Hi,
I am following GATK's Best Practice Workflow for germline short variants discovery in single samples. The pipeline is composed of the following steps:
FastqToSam
MarkIlluminaAdapters
FastqToSam
bwa mem
MergeBamAlignment
MarkDuplicates
BaseRecalibrator
ApplyBQRS
ValidateSamFile
HaplotypeCaller
I work with paired-end sequencing data, and mostly each sample has one forward read FASTQ
file, and one reverse read FASTQ
file. However, I have a couple of samples for which sequencing data is divided onto multiple lanes. I have seen that most commands in the pipeline do not allow for multiple lanes input, but only one forward and one reverse (or one unmapped bam and one aligned bam
for MergeBamAlignment
).
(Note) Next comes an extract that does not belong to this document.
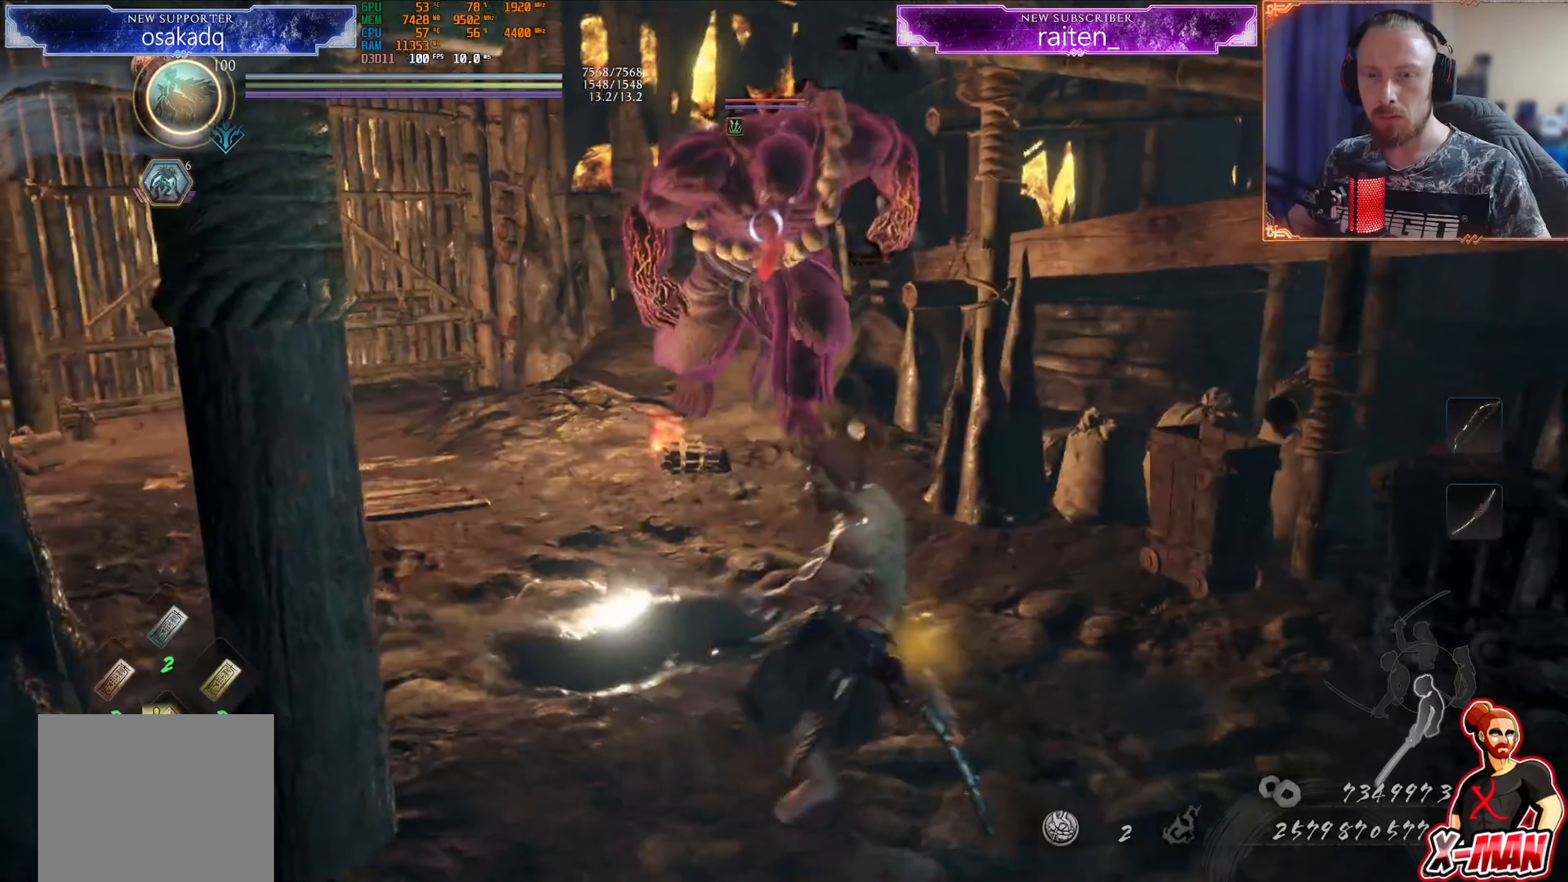
{"buttons": [], "left_stick": "down-right", "right_stick": "center", "events": [[50, "left_stick", "right"], [217, "left_stick", "down"], [267, "R1", "down"], [284, "CROSS", "down"], [384, "left_stick", "up-right"], [401, "CROSS", "up"], [417, "R1", "up"], [501, "left_stick", "down-right"]]}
Should I merge all forward and all reverse FASTQ
files before starting the pipeline (quality of each dataset seems comparable according to FastQC/multiQC
) or only later (and, if so, which step would be the best)?
Thanks for your input.
Hi lieven.sterck ,
thanks for the reply. Of course, I will keep samples separated. I was just wondering what best practices would dictate as to when (what step of the pipeline) to merge the various lanes results.
I would say step 1. Personally I join/merge all lanes of a sample into a single file before I do anything with them. (those different lanes sequencing is just a technical thing of the sequencing so you can harmlessly cat them together. Keep the files in sync though!!)